Urban communities often face food and space insecurities with a lack of access to fresh produce to create wholesome lifestyles. The modern agricultural revolution has turned toward regenerative agriculture with hopes to reduce food and material waste to create more sustainable approaches to cultivation.
Although there is no official definition of regenerative agriculture, it can be known as an alternative means of producing food that potentially achieves net-zero environmental and social impacts through the use of cover crops, the integration of livestock, and reducing or eliminating tillage (1,2).
The use of regenerative agriculture in local spaces can be incorporated into urban landscapes to reduce growing problems of food insecurity and increasing waste while taking up vacant spaces, creating new spaces for green areas, educating communities, and looking inward to localized systems.
These techniques are also often seen as similar to the concept of agroecology, comprised of more holistic and integrated approaches to address sustainable agriculture.
Attributes of agroecology include:
- Diversity for ecological and social systems of foodways
- Transparency in forms of information and funding
- Congruence aka no universalization of practices
- Equity, or equal distribution of resources, production, and information
- Sovereignty for the farmer’s means of production and the consumer’s choice to pick equitable products

How can you practice agroecological practices on an everyday basis?

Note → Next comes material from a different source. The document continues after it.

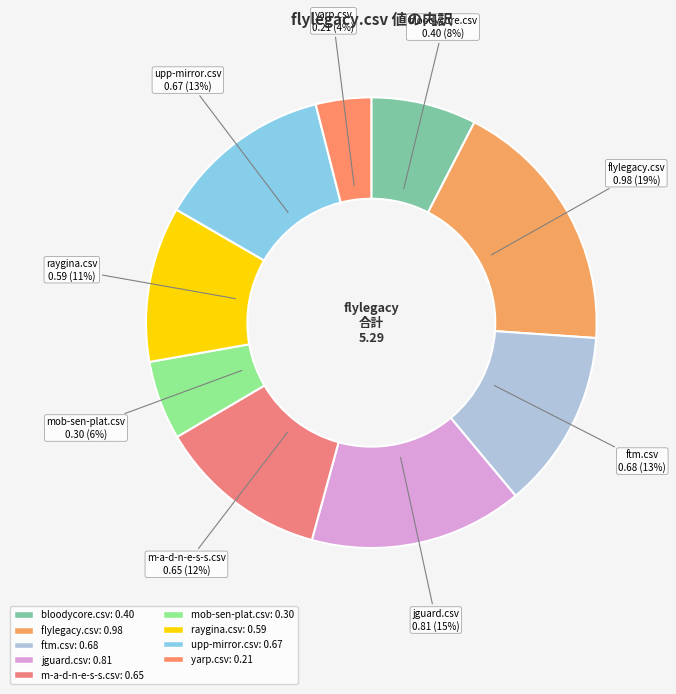

Is there a majority slice in this chart?

No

Even if you don’t practice agriculture farming in your everyday life, there are still opportunities to make small steps toward a more just system. Living in a city or any other developed area may seem difficult to navigate more sustainable practices, but this can include reducing emissions, using recycling resources and participating in local supply chains, such as farm-to-table prioritizing companies.
Try to put farmers and communities in the driving seat and allow local people to adopt agricultural techniques that are appropriate for the local area. A return to seasonal food production, localized systems, and integrating knowledgable practices into your everyday life can drastically improve the human-environment relationship.
Did you know that participating in compost techniques is a form of agroecology? If you’re lucky enough to live in a city that uses mass compost collection, such as in San Francisco, everyone is required to separate their waste into:
- Recyclables (blue bin) – Materials in your blue bin are made into new bottles, cans, and other products.
- Compostables (green bin) – Food, soiled paper and plants in your green bin are composted into nutrient-rich soil used by local farms.
- Trash (black bin)

Imagine if we could incorporate these initiatives into other city-wide systems across the United States?
Here, I have only recommended a few simple suggestions in ways regenerative agriculture and agroecological techniques can further benefit urban environments.
What are your thoughts on these techniques? Could you imagine incorporating agroecological methods into your everyday life? And what could urban environments do to make this system easier to adopt?